Kaynak Metin:
►
Olay Gazetesi Bursa

Türkiye’nin acı kaybı!

Türkiye'nin Einstein'ı olarak adlandırılan Prof. Dr. Oktay Sinanoğlu'ndan üzücü haber geldi. Oktay Sinanoğlu kaldırıldığı hastanede hayatını kaybetti. Prof. Dr. Oktay Sinanoğlu'nun ölüm haberini Dışişleri Bakanı Mevlüt Çavuşoğlu verdi.

Dışişleri Bakanı Mevlüt Çavuşoğlu, resmi Twitter hesabından, “Prof. Oktay Sinanoğlu’na Allah’tan rahmet diliyorum. Cenazesinin ülkemize nakli için Miami Başkonsolosluğumuz gereken işlemleri takip ediyor” açıklamasını yaptı.

Türkiye’nin Einstein’ı olarak adlandırılan Prof. Dr. Oktay Sinanoğlu, geçtiğimiz günlerde ABD’de kaldırıldığı hastanede yoğun bakıma alınmıştı.

 

Facebook’taki Oktay Sinanoğlu sayfasından yapılan açıklamada ise “Sayın hocamız değerli bilim adamı, ülkemizin gururu onuru, Türkçe savaşçısı, ülkesine milletine aşık Oktay Sinanoğlu gece saat. 03:00 sıralarında vefat etmiştir” denildi.

 

Eşi Dilek Sinanoğlu daha önce yaptığı açıklamada, ünlü profesörün sağlık durumu için şu bilgiyi vermişti: “Prof. Dr. Oktay Sinanoğlu bakım evinde son gün taburcu edilmeden bir gün önce beslenme tüpünün içindeki gıdaların akciğerlerine dolması ve zannerdersek geç fark edilmesi üzerine komaya girdi. Solunum cihazına bağlı yaşatılıyor”.
◄
Etkinlik 1: Kayıtlarda "Häng med i teknikbranschen!" geçen satırdan "https://thedesigngroup.pl" geçen satıra kadar uzanan bölümü, iki uç satır da dahil, hiç değiştirmeden geri verin. Resimleri yanıtın dışında bırakın.

Kayıtlar:
►
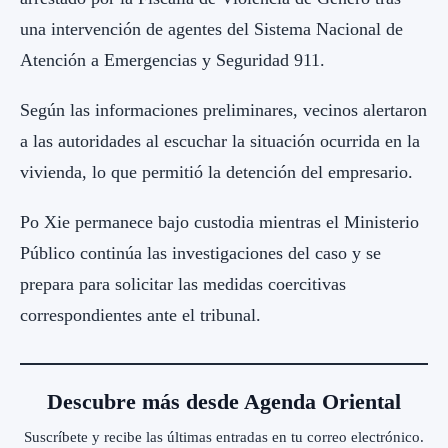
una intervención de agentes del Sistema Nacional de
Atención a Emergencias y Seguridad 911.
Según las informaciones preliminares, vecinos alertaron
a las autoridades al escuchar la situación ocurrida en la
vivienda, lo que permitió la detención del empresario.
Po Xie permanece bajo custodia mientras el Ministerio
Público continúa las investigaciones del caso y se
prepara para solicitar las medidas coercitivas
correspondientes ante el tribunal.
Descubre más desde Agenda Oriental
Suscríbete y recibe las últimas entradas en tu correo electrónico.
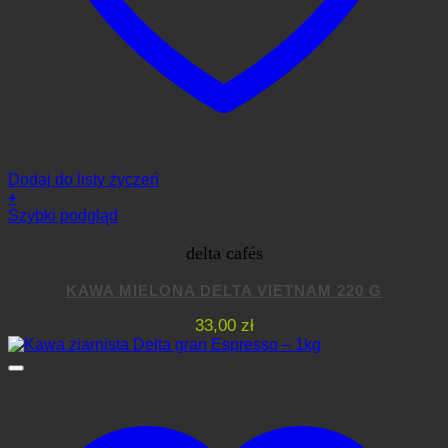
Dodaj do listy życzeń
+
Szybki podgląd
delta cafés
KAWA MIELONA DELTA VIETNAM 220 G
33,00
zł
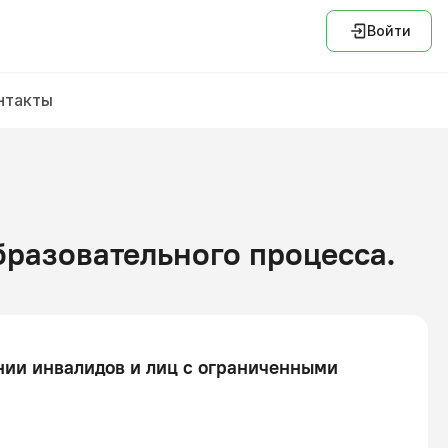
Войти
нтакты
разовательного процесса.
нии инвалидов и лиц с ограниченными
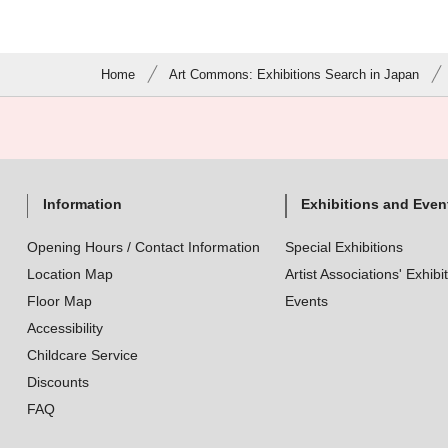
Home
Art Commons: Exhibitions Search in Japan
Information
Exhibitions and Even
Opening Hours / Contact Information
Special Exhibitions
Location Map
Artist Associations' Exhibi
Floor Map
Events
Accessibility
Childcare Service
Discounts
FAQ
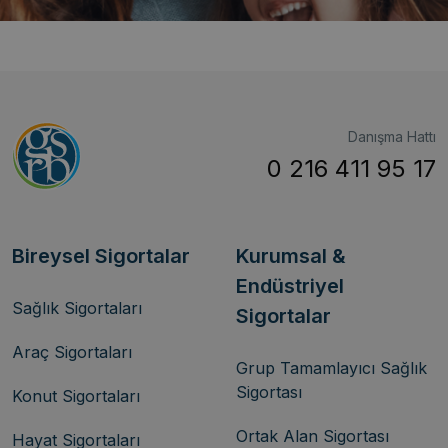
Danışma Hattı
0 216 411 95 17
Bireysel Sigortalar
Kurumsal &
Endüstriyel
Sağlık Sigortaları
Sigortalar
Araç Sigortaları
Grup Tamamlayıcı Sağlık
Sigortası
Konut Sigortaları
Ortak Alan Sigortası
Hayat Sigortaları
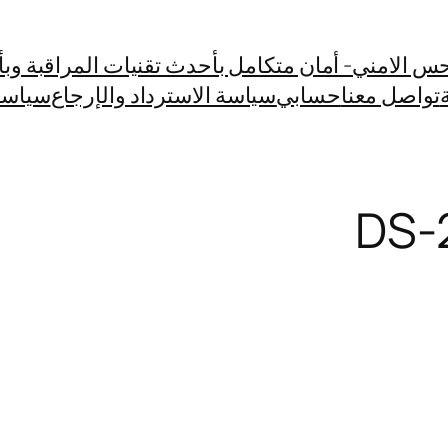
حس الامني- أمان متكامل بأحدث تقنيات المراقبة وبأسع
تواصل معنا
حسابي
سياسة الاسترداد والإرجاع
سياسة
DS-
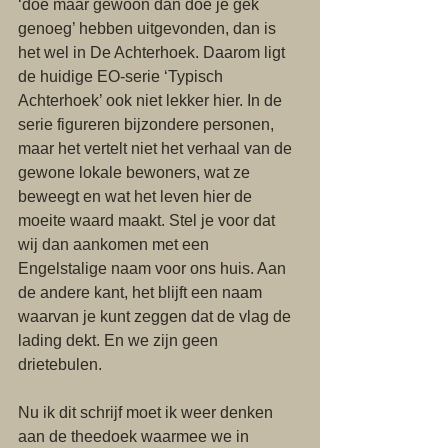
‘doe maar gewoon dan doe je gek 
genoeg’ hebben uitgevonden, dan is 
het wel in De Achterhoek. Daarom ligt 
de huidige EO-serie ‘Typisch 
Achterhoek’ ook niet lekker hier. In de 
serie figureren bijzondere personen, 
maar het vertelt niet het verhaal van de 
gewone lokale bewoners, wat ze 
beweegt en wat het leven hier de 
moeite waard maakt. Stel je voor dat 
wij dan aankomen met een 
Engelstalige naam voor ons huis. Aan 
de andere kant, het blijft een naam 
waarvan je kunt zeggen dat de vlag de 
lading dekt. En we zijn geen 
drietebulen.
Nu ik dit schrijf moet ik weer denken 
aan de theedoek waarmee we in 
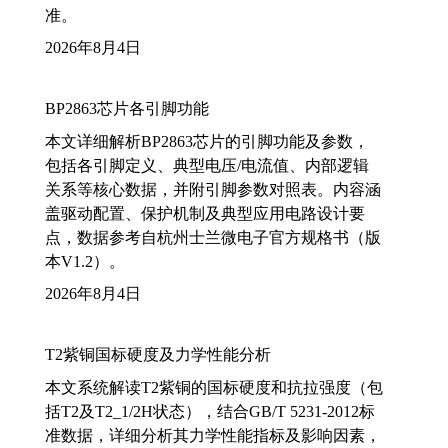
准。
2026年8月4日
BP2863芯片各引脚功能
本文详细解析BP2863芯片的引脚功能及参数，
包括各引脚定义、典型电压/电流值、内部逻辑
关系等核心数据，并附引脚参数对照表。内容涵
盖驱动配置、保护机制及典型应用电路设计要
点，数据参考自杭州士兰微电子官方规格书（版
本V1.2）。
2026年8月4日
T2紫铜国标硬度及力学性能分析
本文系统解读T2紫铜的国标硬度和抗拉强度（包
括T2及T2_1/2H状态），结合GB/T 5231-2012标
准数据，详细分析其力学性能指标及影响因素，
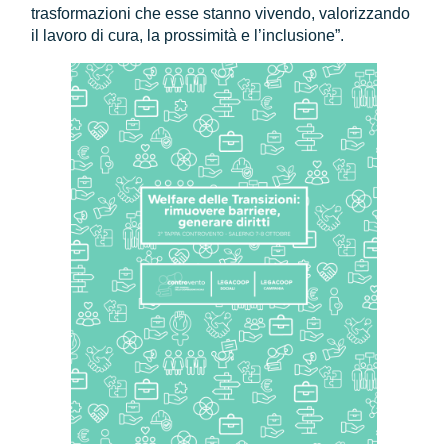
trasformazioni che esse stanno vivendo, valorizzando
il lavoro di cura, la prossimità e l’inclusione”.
◄
►
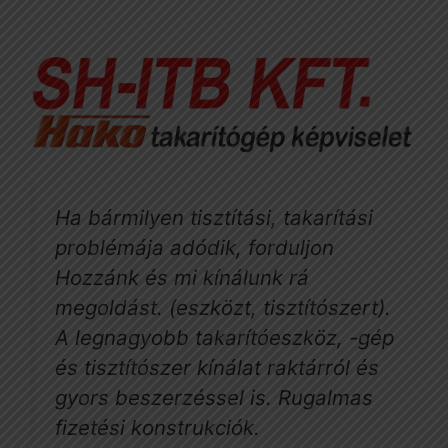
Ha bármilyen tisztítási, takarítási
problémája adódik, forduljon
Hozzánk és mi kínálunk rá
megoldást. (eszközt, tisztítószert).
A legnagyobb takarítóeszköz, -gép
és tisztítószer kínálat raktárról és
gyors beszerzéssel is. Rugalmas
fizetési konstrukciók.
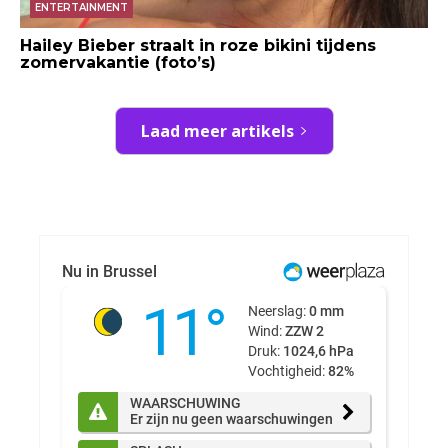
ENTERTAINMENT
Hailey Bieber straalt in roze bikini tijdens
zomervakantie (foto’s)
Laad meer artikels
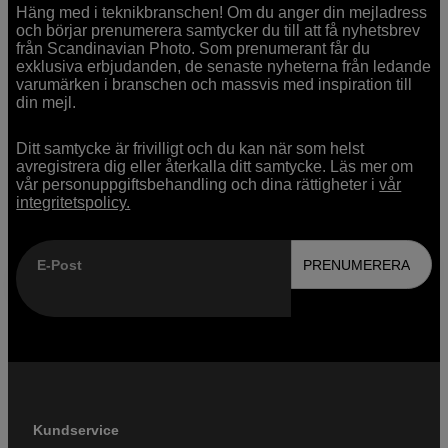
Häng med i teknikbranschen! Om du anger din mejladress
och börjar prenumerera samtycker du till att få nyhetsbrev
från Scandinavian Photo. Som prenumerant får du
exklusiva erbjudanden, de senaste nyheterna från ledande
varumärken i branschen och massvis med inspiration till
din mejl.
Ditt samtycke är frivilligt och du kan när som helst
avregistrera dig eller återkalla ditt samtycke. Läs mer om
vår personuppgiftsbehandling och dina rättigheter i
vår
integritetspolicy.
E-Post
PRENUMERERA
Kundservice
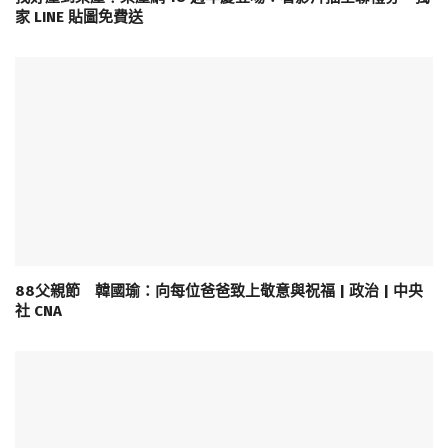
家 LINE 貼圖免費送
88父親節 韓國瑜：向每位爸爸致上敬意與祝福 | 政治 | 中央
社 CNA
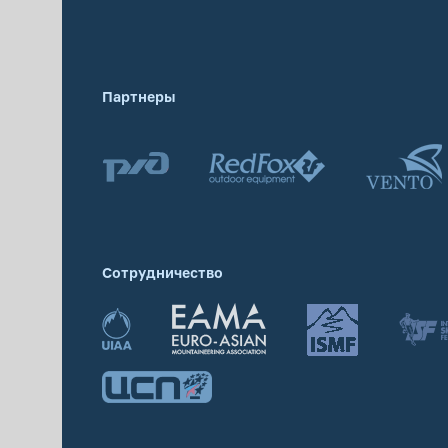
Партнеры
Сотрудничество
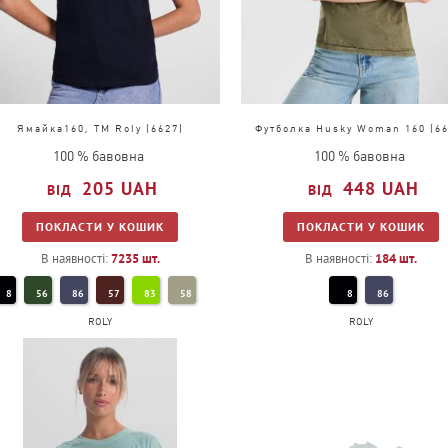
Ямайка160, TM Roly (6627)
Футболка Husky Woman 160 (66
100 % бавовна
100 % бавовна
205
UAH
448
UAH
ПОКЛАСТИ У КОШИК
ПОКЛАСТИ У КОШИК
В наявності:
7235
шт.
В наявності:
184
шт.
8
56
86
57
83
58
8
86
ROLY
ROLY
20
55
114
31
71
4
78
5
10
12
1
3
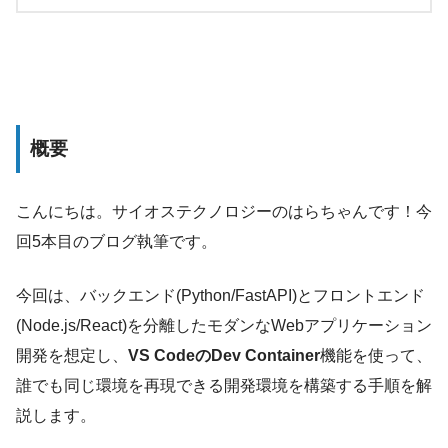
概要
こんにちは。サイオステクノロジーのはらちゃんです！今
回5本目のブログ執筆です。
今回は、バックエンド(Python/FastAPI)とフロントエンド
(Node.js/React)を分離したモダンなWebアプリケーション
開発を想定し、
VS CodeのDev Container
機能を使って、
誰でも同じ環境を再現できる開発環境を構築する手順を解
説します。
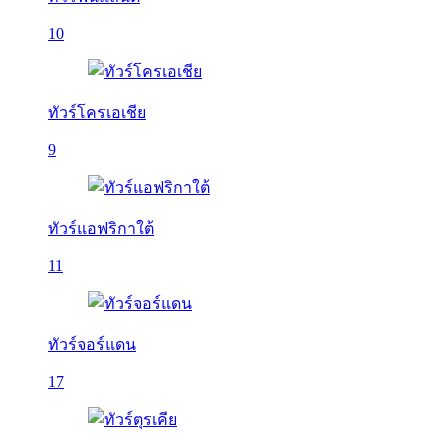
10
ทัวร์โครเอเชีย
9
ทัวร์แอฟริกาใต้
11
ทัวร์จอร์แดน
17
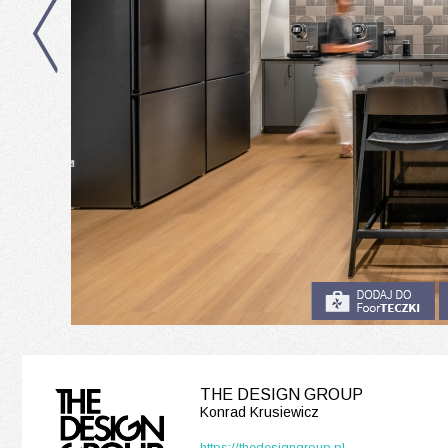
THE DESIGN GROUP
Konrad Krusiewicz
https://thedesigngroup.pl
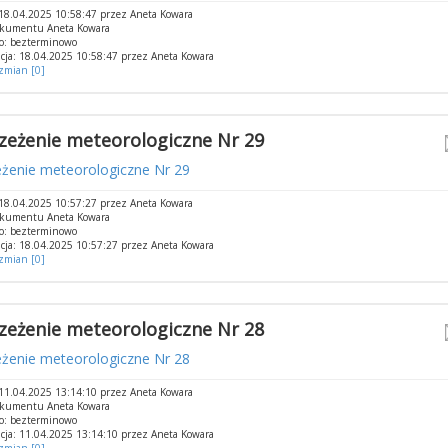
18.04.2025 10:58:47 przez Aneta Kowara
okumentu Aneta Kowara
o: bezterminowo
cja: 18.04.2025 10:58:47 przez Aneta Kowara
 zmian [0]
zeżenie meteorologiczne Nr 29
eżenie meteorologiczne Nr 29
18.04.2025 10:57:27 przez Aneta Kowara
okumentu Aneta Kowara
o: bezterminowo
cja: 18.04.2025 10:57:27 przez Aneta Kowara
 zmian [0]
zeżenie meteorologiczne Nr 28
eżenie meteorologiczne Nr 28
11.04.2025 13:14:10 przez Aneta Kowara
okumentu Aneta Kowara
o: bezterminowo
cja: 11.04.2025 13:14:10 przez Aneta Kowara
◄
►
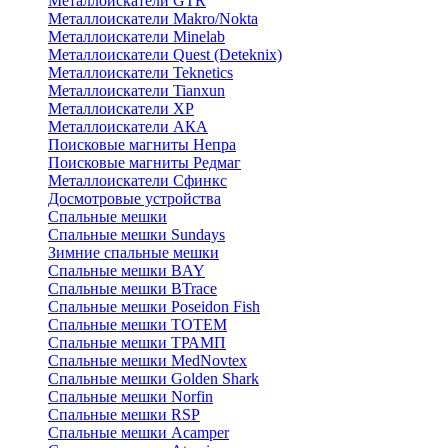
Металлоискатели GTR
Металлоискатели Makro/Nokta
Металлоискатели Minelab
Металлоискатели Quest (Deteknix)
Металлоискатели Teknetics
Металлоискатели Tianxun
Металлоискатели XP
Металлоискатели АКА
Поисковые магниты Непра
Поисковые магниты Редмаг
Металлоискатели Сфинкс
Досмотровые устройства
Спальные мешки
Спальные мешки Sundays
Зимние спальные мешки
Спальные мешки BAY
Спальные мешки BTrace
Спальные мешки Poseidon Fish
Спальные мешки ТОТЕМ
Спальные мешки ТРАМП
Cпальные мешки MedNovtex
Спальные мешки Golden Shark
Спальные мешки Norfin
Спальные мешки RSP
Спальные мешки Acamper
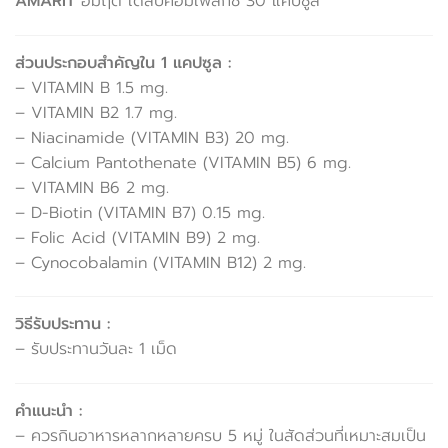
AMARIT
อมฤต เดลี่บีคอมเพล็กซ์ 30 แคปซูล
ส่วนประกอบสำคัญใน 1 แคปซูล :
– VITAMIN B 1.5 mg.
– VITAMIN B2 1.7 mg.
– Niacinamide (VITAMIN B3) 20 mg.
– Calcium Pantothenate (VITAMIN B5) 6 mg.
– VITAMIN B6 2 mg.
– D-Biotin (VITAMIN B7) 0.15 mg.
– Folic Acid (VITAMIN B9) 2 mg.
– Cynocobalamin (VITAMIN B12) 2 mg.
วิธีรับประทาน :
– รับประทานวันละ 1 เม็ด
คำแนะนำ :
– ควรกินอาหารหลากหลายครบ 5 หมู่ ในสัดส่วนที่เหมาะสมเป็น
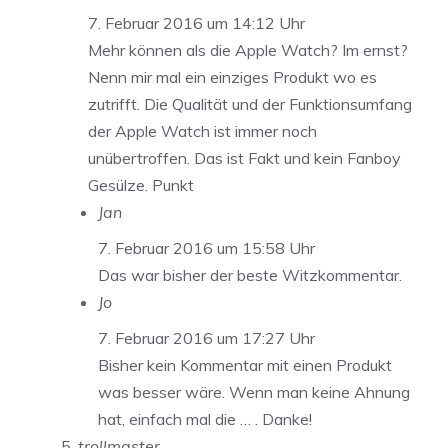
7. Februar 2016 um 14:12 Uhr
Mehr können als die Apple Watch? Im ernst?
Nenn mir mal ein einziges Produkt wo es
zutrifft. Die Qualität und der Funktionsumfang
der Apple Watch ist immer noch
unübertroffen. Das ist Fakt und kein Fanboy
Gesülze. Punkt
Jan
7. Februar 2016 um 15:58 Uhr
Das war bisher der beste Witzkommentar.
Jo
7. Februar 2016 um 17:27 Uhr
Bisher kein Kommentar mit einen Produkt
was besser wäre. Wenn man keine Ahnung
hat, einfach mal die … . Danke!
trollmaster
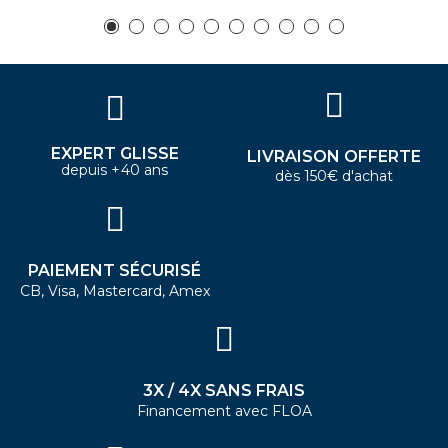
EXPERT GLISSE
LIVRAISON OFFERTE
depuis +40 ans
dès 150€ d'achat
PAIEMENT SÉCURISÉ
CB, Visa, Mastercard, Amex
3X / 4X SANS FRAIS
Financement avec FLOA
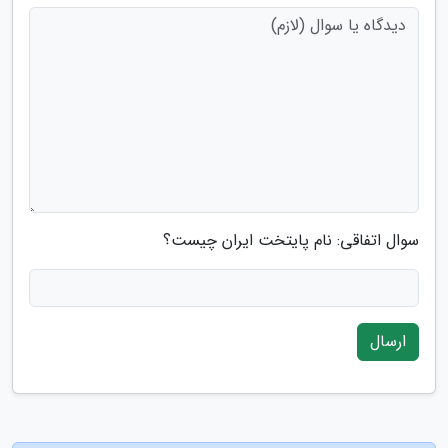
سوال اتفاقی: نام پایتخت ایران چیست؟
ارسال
◄
Etkinlik 2: Lütfen Oktay Sinanoğlu haberinde "Türkiye’nin acı kaybı!" ifadesinden "Mevlüt Çavuşoğlu verdi." ifadesine kadar uzanan kısmı olduğu gibi yeniden yazın.

Yanıt Alanı 1:
Häng med i teknikbranschen! Om du anger din mejladress
och börjar prenumerera samtycker du till att få nyhetsbrev
från Scandinavian Photo. Som prenumerant får du
exklusiva erbjudanden, de senaste nyheterna från ledande
varumärken i branschen och massvis med inspiration till
din mejl.
Ditt samtycke är frivilligt och du kan när som helst
avregistrera dig eller återkalla ditt samtycke. Läs mer om
vår personuppgiftsbehandling och dina rättigheter i
vår
integritetspolicy.
E-Post
PRENUMERERA
Kundservice
家 LINE 貼圖免費送
88父親節 韓國瑜：向每位爸爸致上敬意與祝福 | 政治 | 中央
社 CNA
Партнеры
Сотрудничество
Ямайка160, TM Roly (6627)
Футболка Husky Woman 160 (66
100 % бавовна
100 % бавовна
205
UAH
448
UAH
ПОКЛАСТИ У КОШИК
ПОКЛАСТИ У КОШИК
В наявності:
7235
шт.
В наявності:
184
шт.
8
56
86
57
83
58
8
86
ROLY
ROLY
20
55
114
31
71
4
78
5
10
12
1
3
概要
こんにちは。サイオステクノロジーのはらちゃんです！今
回5本目のブログ執筆です。
今回は、バックエンド(Python/FastAPI)とフロントエンド
(Node.js/React)を分離したモダンなWebアプリケーション
開発を想定し、
VS CodeのDev Container
機能を使って、
誰でも同じ環境を再現できる開発環境を構築する手順を解
説します。
10
ทัวร์โครเอเชีย
9
ทัวร์แอฟริกาใต้
11
ทัวร์จอร์แดน
17
THE DESIGN GROUP
Konrad Krusiewicz
https://thedesigngroup.pl

Yanıt Alanı 2:
Türkiye’nin acı kaybı!

Türkiye'nin Einstein'ı olarak adlandırılan Prof. Dr. Oktay Sinanoğlu'ndan üzücü haber geldi. Oktay Sinanoğlu kaldırıldığı hastanede hayatını kaybetti. Prof. Dr. Oktay Sinanoğlu'nun ölüm haberini Dışişleri Bakanı Mevlüt Çavuşoğlu verdi.